Man sentenced to five years in fraud case
Austin resident Rockland “Rock” McMahan was sentenced to five years in prison last week for conspiracy to make false statements to a production credit association in a scheme that defrauded more than 3,000 Texas farmers, ranchers and small business owners.
Around 2005, prosecutors said McMahan began fixing his books and lying on his balance sheets to hide losses and keep McMahan Order Buying afloat.
After the economy tanked in 2008, taking the cattle industry down with it, he defaulted on a $5.5 million loan.

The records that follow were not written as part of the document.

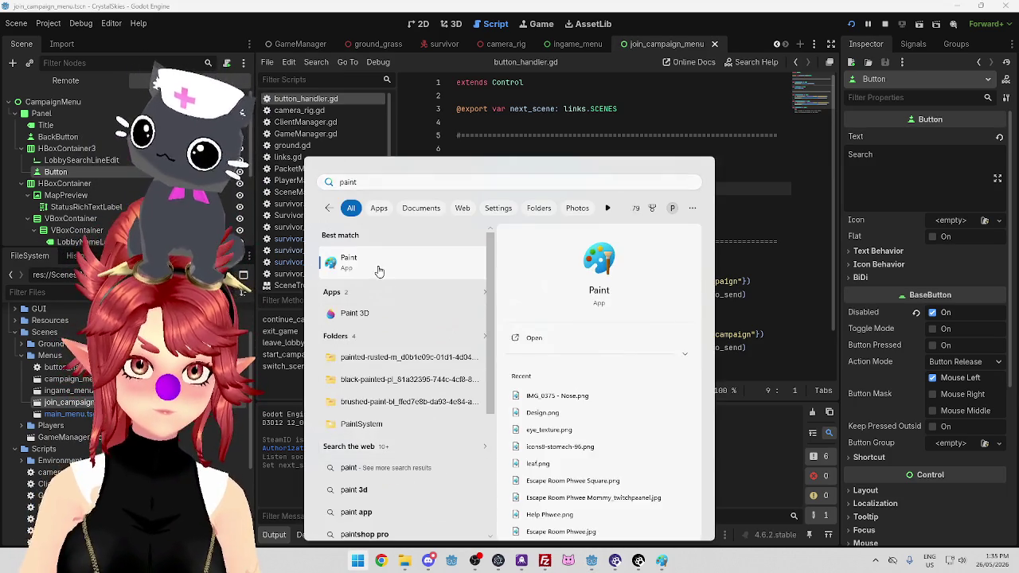
click(379, 268)
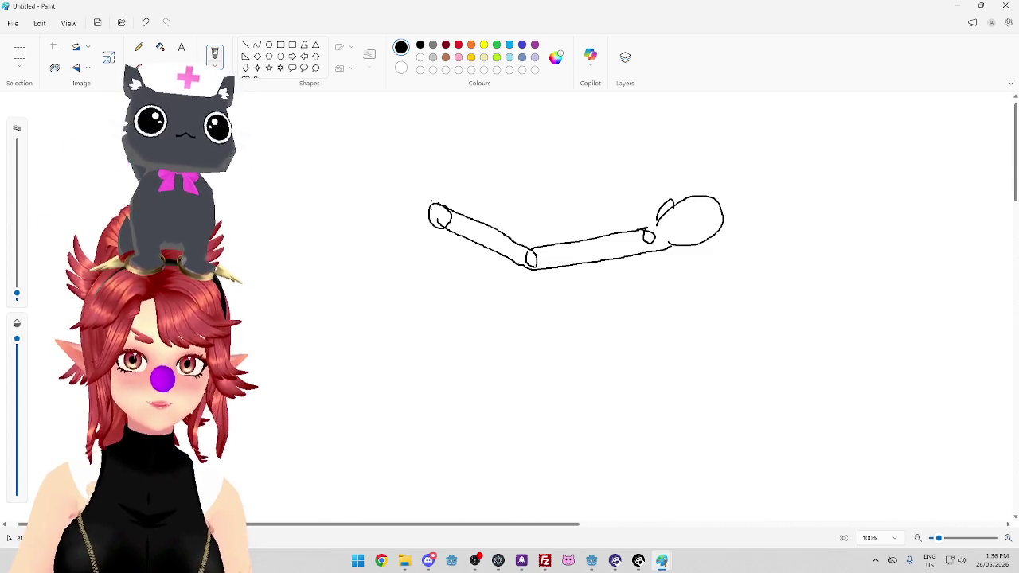
Redraw the upper arm's edges, shoulder and elbow joint in light blue
mouse_move(434, 224)
mouse_down()
mouse_move(308, 221)
mouse_move(294, 287)
mouse_up()
mouse_move(328, 201)
mouse_down()
mouse_move(288, 201)
mouse_move(263, 294)
mouse_up()
key(ctrl+z)
key(ctrl+z)
key(ctrl+z)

McMahan had his accountant, Stephen Edwin Harper, fix his company’s books to extend an initial $2.5 million loan from Lone Star Production Credit, an association that operated as a cooperative and had been profitable since it was established in 1971.
McMahan also recorded fake cattle sales and accepted fraudulent funds from Eastern Livestock, a cattle brokering company based in New Albany, Ind.
When the economy collapsed, McMahan defaulted on his loan in March 2010 and fraud by both companies was exposed.
The Eastern Livestock scandal affected more than 700 ranchers across the country, who received a total of more than $130 million in bad checks from the company. McMahan’s scheme, prosecutors and Lone Star officials said, threatened the jobs and livelihoods of farmers and ranchers who borrowed from the credit union.
Harper was sentenced to two years in prison.
McMahan said Thursday he accepted responsibility for the actions that cost him his business and $5.3 million in restitution he will likely be paying for the rest of his life.
“I want you to know that I am beyond sorry for what I did,” he told Sparks. “What I did was selfish, irresponsible and just plain dumb.”